Input data:
* * *

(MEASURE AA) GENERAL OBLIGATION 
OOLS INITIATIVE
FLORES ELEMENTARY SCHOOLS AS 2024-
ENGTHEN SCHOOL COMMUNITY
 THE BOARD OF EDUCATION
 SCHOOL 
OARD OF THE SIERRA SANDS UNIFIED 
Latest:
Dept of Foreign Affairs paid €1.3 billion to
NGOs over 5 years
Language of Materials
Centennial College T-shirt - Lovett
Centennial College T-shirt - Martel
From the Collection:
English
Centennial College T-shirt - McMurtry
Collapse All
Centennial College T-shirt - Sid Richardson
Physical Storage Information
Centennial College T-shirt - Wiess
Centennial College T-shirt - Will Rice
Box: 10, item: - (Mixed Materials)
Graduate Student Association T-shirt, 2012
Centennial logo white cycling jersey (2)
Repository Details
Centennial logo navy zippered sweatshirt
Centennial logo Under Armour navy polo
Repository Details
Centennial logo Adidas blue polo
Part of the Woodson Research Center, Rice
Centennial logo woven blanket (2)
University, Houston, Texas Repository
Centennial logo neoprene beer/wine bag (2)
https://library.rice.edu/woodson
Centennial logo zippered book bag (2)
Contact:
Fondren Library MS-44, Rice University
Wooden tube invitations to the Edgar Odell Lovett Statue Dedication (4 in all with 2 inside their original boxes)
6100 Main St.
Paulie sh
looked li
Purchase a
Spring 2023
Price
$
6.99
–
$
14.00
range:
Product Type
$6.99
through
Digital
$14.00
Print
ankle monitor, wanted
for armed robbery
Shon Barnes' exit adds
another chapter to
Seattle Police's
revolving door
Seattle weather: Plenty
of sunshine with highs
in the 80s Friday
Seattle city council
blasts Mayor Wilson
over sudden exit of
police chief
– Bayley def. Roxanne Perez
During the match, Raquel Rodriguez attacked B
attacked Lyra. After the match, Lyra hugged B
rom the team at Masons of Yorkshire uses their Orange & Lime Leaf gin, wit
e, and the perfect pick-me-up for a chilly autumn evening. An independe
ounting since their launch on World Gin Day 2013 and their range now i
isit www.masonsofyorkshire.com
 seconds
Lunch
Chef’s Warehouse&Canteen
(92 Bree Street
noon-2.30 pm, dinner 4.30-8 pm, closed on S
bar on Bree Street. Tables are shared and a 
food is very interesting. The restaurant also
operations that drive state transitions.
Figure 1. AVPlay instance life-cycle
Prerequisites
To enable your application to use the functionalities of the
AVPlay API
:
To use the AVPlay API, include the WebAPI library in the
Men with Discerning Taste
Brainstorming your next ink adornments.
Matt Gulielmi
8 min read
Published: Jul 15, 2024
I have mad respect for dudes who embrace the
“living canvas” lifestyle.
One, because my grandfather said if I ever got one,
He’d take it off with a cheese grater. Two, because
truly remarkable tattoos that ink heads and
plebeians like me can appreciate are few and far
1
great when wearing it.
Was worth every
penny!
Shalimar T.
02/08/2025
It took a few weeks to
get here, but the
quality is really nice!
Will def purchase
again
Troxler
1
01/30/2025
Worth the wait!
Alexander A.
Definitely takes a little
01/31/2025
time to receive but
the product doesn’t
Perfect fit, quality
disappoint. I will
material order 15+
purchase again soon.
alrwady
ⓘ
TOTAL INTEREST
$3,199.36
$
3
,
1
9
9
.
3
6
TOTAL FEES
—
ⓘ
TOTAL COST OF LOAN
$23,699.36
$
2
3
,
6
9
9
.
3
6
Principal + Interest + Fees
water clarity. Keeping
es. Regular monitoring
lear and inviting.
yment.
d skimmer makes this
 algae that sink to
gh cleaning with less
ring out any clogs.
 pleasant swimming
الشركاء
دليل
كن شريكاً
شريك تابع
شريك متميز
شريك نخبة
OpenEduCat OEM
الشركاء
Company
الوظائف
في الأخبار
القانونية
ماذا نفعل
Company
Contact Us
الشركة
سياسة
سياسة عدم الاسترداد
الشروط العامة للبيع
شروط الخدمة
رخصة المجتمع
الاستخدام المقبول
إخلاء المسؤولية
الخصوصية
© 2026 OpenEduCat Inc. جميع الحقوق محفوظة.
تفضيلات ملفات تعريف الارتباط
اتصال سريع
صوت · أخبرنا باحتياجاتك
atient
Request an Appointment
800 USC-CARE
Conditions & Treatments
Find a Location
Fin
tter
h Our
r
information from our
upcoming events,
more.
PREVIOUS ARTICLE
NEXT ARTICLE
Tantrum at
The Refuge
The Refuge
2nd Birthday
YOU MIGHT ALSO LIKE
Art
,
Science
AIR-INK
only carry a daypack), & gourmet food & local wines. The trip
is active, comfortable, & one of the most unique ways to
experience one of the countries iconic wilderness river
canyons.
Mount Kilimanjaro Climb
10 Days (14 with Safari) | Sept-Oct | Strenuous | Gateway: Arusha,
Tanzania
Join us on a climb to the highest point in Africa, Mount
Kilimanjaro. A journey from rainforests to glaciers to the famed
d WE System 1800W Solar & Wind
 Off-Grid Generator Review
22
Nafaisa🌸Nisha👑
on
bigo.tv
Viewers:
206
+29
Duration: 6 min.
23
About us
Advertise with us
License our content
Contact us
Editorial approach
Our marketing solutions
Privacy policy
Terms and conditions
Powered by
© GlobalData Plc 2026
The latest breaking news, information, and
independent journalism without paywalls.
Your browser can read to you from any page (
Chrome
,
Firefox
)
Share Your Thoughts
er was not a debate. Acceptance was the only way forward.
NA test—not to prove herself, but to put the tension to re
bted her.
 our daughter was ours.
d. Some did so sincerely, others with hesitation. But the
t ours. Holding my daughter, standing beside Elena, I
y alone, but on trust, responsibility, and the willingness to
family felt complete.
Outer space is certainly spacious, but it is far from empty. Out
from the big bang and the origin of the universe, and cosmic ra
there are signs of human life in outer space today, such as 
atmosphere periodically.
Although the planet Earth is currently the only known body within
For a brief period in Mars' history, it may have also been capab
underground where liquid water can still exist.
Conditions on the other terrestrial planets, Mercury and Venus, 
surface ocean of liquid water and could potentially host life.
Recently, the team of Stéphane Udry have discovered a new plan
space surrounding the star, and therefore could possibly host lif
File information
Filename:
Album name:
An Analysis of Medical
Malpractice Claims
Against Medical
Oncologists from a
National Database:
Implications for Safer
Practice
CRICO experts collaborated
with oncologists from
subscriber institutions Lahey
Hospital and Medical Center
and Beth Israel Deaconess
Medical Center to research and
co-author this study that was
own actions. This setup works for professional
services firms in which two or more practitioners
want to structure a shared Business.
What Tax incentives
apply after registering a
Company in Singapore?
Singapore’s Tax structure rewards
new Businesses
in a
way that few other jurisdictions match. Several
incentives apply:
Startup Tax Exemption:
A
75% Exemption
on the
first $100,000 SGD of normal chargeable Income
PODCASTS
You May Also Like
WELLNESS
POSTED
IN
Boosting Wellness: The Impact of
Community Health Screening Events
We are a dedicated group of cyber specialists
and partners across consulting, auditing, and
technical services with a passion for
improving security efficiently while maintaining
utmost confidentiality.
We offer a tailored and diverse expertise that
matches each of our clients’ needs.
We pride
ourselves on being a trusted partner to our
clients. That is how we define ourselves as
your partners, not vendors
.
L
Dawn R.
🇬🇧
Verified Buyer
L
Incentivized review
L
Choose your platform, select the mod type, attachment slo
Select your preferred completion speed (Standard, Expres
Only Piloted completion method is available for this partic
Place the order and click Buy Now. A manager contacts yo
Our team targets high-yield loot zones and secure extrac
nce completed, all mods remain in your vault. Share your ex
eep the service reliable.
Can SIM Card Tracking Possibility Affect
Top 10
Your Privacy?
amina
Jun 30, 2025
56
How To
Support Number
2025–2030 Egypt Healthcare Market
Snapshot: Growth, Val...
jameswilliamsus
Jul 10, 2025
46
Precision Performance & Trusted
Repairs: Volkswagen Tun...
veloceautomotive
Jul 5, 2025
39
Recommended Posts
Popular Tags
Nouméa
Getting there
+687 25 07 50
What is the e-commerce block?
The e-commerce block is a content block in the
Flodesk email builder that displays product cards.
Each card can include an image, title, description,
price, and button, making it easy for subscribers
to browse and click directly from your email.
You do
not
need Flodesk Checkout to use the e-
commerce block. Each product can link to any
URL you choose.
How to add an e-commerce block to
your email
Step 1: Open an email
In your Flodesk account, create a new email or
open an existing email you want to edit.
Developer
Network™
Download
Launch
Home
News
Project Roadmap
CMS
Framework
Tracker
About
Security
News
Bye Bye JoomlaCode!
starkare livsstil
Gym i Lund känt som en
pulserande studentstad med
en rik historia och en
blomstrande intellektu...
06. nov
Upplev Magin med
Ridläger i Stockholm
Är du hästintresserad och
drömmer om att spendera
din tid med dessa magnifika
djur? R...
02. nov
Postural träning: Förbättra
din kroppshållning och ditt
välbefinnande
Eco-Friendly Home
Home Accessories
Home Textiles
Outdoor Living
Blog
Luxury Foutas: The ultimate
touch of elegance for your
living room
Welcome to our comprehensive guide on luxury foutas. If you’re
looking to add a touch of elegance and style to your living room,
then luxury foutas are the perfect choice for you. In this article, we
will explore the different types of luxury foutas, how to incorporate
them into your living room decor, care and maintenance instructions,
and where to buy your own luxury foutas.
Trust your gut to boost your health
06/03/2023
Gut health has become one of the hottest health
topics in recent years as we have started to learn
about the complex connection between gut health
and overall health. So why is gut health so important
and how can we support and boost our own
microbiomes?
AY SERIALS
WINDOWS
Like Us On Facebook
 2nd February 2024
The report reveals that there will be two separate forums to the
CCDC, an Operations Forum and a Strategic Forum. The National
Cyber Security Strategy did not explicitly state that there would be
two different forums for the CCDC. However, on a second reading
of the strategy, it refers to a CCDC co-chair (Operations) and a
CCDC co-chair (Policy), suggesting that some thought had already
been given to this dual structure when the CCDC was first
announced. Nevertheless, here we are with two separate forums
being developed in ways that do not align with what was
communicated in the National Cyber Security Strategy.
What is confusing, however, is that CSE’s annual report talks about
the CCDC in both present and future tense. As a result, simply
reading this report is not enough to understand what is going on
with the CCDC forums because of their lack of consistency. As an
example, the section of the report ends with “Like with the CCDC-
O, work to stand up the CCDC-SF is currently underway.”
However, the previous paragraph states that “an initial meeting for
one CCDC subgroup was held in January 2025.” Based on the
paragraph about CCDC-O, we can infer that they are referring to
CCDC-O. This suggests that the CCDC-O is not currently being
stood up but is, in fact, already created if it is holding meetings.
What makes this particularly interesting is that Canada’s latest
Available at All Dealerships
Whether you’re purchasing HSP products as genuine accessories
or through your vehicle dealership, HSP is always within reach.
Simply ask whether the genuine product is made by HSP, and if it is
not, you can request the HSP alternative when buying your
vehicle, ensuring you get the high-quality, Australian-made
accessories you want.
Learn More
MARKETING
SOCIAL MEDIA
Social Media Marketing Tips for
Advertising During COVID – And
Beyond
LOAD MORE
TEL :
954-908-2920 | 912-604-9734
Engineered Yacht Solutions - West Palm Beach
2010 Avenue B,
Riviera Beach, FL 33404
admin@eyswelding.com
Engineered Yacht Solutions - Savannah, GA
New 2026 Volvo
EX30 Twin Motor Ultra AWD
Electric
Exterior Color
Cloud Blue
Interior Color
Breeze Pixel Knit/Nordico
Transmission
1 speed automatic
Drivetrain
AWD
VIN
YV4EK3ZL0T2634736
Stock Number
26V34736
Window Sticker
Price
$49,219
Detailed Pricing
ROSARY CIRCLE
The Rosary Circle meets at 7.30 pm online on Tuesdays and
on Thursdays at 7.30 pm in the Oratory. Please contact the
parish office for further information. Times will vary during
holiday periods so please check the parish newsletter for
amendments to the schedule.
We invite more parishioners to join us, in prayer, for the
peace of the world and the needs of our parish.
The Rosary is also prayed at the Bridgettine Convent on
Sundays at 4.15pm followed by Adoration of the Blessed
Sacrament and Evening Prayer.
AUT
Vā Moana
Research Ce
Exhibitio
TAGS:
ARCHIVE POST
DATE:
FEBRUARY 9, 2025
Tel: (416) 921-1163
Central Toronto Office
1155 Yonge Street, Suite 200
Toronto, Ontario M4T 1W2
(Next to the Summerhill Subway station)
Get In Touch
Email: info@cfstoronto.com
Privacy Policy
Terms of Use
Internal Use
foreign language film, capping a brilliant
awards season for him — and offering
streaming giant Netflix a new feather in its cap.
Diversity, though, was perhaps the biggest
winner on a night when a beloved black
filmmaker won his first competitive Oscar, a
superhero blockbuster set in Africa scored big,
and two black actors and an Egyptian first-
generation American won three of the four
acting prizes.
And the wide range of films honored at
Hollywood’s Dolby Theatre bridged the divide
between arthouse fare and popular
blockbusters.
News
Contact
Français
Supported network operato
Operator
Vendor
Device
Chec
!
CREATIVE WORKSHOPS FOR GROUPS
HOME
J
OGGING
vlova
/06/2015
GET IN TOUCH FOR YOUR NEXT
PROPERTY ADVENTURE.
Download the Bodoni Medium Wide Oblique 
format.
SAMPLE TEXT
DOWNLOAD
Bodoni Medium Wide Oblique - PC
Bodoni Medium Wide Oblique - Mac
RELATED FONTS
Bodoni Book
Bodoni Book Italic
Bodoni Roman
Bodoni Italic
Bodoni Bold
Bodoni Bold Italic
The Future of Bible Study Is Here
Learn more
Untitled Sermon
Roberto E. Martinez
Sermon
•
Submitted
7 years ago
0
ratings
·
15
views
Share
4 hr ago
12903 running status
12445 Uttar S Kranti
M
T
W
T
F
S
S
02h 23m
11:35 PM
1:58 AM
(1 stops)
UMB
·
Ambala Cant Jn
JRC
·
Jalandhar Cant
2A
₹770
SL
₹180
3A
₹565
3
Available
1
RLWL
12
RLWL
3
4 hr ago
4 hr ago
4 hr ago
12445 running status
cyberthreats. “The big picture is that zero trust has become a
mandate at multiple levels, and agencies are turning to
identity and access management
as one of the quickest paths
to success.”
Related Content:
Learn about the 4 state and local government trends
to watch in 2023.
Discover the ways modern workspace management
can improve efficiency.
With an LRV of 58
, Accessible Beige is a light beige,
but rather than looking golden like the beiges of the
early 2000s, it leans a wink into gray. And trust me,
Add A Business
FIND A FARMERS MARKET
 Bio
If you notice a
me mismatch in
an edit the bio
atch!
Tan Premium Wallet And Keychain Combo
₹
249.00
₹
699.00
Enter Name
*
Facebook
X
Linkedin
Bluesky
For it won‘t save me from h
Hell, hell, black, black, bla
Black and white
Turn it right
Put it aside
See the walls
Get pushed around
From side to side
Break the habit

* * *

Your objective:
In the entries above, find each line that includes the string "looking" and copy it.

Solution to this problem:
looking to add a touch of elegance and style to your living room,
but rather than looking golden like the beiges of the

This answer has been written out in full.